Stefan Geschichten vom Meer: 2024 beginnt mit einem Henk
Stefans Geschichten vom Meer starten 2024 mit einem Sturm namens Henk, einer neugierigen Möwe im Fenster und mit Touristen, die für ein Selfie ihr Leben an Englands höchsten Kreideklippen riskieren. Viel Spaß mit der ersten Kolumne des Jahres!
Das neue Jahr begann damit, dass sich eine Möwe lauthals vor dem Hotelfenster beschwerte und mich durch die von der Salzluft verkrustete Scheibe anglotzte. Kurz danach zog ein Sturm über die Südküste Englands.
Vielleicht klingt es seltsam, aber ich empfand beides als angenehm.
Wobei sich das Unwetter so kurzfristig zusammenbraute, dass die Wetterbehörde Met Office die Warnung nur eine Stunde vorher ausgab. Der achte Sturm in dieser Saison, der so schwer war, dass er einen Namen bekam. Dass die Meteorologen schon im Januar beim Buchstaben „H“ ankamen, gab es noch nie. „Henk“ also.
Ich spazierte auf einer Klippe der „Seven Sisters“, wie die sieben Klippen westlich von Eastbourne seit ungefähr 1600 genannt werden, und beobachtete das Tosen der Brandung. Eine Landschaft aus Grau und wunderbarer Ort, um die Gedanken durchzulüften in den Zeiten der großen Wut, von Wutbauern, und Flutbürgern und all den anderen, sie so unheimlich wütend sind, wobei ich manchmal gerne verstehen würde, auf was und wen denn eigentlich genau.
Geschichten vom Meer starten mit Henk
Interessant war es auch, einer Gruppe junger asiatischer Touristen zuzuschauen, die außerhalb meiner „Achtung!“-Brüllweite mit Selfie-Stangen dicht an der bröckeligen Klippenkante hantierten und dabei mit den Fingern „Peace“ signalisierten. Ich überlegte, ob es eine bescheuertere Art gibt, aus dieser Welt zu scheiden, als mit einem debilen Handzeichen und einem Selfie-Stick.
„Henk“ war gnädig mit ihnen.
Als der Sturm so stark wurde, dass es unangenehm wurde und die Regentropfen wie grobe Nadeln im Gesicht pieksten, wanderte ich zu einem Pub weiter oben auf den Klippen, nicht weit vom Leuchtturm „Beachy Head“, der auf keiner Postkarte der Region fehlt. Bei einem Becher schwarzen Kaffee las ich in einem Büchlein der örtlichen „historischen Vereinigung“.

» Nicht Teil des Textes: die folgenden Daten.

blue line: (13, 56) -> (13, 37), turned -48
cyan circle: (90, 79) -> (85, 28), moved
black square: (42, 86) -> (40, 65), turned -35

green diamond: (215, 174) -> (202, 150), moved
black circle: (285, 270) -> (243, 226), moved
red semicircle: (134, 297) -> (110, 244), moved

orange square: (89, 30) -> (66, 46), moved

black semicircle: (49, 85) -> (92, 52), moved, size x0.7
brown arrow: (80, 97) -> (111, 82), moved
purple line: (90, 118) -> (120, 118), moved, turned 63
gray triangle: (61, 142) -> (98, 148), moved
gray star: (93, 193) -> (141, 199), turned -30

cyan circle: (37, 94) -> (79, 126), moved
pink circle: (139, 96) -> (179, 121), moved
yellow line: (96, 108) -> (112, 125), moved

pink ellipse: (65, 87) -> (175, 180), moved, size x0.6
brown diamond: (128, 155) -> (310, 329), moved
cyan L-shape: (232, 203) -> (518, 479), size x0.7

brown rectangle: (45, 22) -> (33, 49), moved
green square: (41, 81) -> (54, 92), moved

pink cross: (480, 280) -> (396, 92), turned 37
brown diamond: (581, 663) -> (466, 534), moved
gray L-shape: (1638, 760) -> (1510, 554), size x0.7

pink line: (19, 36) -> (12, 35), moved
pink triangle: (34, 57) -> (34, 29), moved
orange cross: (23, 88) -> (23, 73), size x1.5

Sturm drückt durch eine Mauer
Die lokalen Historiker – ich stelle mir spleenige ehemalige Geschichtslehrer vor, die unter Tweetmützen alte Archive durchwühlen – berichten von Küstenbewohnern, die einst Laternen an ihre Kühe banden, um Schiffe im Sturm auf die Klippen zu locken. Und von einer jungen Mutter, die ihre Kinder zum Sammeln von Strandgut mit an die Klippen nahm, weil alle Nachbarn dies auch taten, und die in der kalten Nacht am Strand erfror.
Die Kerze auf dem Tisch im Pub auf den Klippen flackerte. „Henk“ drückte durch die verklinkerte Wand und die Holzvertäfelung hindurch. Wirklich: der Sturm kam durch die Mauer. Es klang, als fahre eine U-Bahn unter der Klippe durch, alles grollte und brummte und vibrierte.